One of McKenna's ideas is known as novelty theory. It predicts the ebb and flow of novelty in the universe as an inherent quality of time. McKenna developed the theory in the mid-1970s after his experiences in the Amazon at La Chorrera led him to closely study the King Wen sequence of the I-Ching. Novelty theory involves ontology, extropy, and eschatology.
The theory proposes that the universe is an engine designed for the production and conservation of novelty. Novelty, in this context, can be thought of as newness, or extropy (a term coined by Max More meaning the opposite of entropy). According to McKenna, when novelty is graphed over time, a fractal waveform known as "timewave zero" or simply the "timewave" results. The graph shows at what time periods, but never at what locations, novelty increases or decreases and is supposed to represent a model of history's most important events.
Software for viewing Time Wave Zero was written by R.J. Pease, but was replaced by a Fortran version which appears in The Invisible Landscape.

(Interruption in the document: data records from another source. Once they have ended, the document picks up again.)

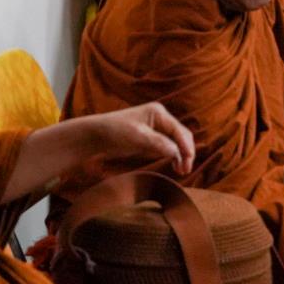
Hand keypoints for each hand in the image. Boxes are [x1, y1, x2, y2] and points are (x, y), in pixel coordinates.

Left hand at [80, 103, 195, 176]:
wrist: (95, 136)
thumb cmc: (114, 132)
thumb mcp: (137, 137)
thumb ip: (158, 143)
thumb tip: (176, 152)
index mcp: (158, 112)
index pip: (179, 130)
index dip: (186, 147)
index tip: (188, 162)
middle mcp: (160, 118)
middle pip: (181, 135)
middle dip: (185, 152)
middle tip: (186, 170)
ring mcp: (155, 127)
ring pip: (176, 142)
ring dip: (180, 155)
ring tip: (181, 171)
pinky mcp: (150, 137)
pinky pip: (167, 146)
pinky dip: (172, 155)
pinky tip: (174, 165)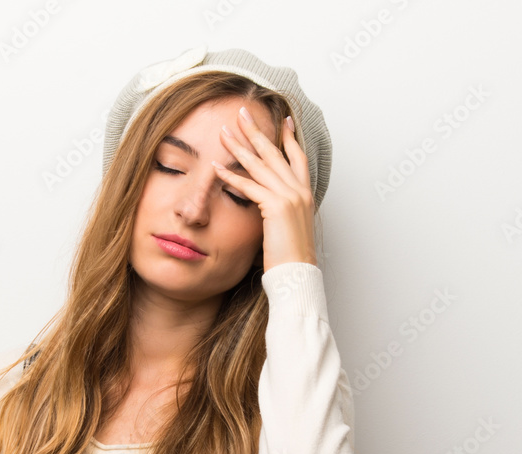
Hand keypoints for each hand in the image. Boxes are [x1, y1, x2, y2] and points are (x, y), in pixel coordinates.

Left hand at [212, 106, 316, 272]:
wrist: (298, 273)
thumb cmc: (291, 257)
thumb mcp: (289, 227)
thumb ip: (281, 211)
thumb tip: (270, 207)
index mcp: (305, 193)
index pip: (297, 157)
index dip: (290, 138)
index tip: (285, 120)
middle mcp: (299, 190)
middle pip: (274, 152)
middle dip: (256, 131)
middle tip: (242, 113)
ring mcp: (289, 197)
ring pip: (260, 164)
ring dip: (239, 146)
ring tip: (224, 131)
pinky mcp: (276, 207)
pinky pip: (249, 186)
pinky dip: (230, 176)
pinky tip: (216, 167)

The algorithm has also been extrapolated to be a model for future events. McKenna admitted to the expectation of a "singularity of novelty", and that he and his colleagues projected into the future to find when this singularity (runaway "newness" or extropy) could occur. Millenarians give more credence to Novelty theory as a way to predict the future (especially regarding 2012) than McKenna himself. The graph of extropy had many enormous fluctuations over the last 25,000 years, but it hits an asymptote in the middle of November, 2012. After his discovery of other doomsday theories that would take place on exactly December 21, 2012, he simply bumped up the date of "doomsday".[21] This statement is contested, however, by McKenna's own mouth when during a lecture he said,
“ | An astonishing thing about the date I arrived at, by this method is that it's the same date that the Mayan civilization appointed for the end of its calendar. In all eternity ... You know, you may choose not to believe that I didn't know this when I made this prediction. But I didn't, know it! I didn't. Yet I chose not the month, not the same year - the same day, month and year.[22] | ” |
In other words, entropy (or habituation) no longer exists after that date. It is impossible to define that state. This is also the date on which the Mayan long calendar ends one cycle through the zodiac signs, then it begins a new 26,000 year cycle through the next era, or the Age of Peace. The technological singularity concept parallels this, only at a date roughly three decades later.
Author Steve Wilson has stated that his reluctance to accept this technological endpoint was shattered when reading of the Adam robot experiment's success. Since endpoint theory needs the creation of machines that can design and program other machines for the final stages to be possible, this experiment is a major step towards practical artificial intelligence.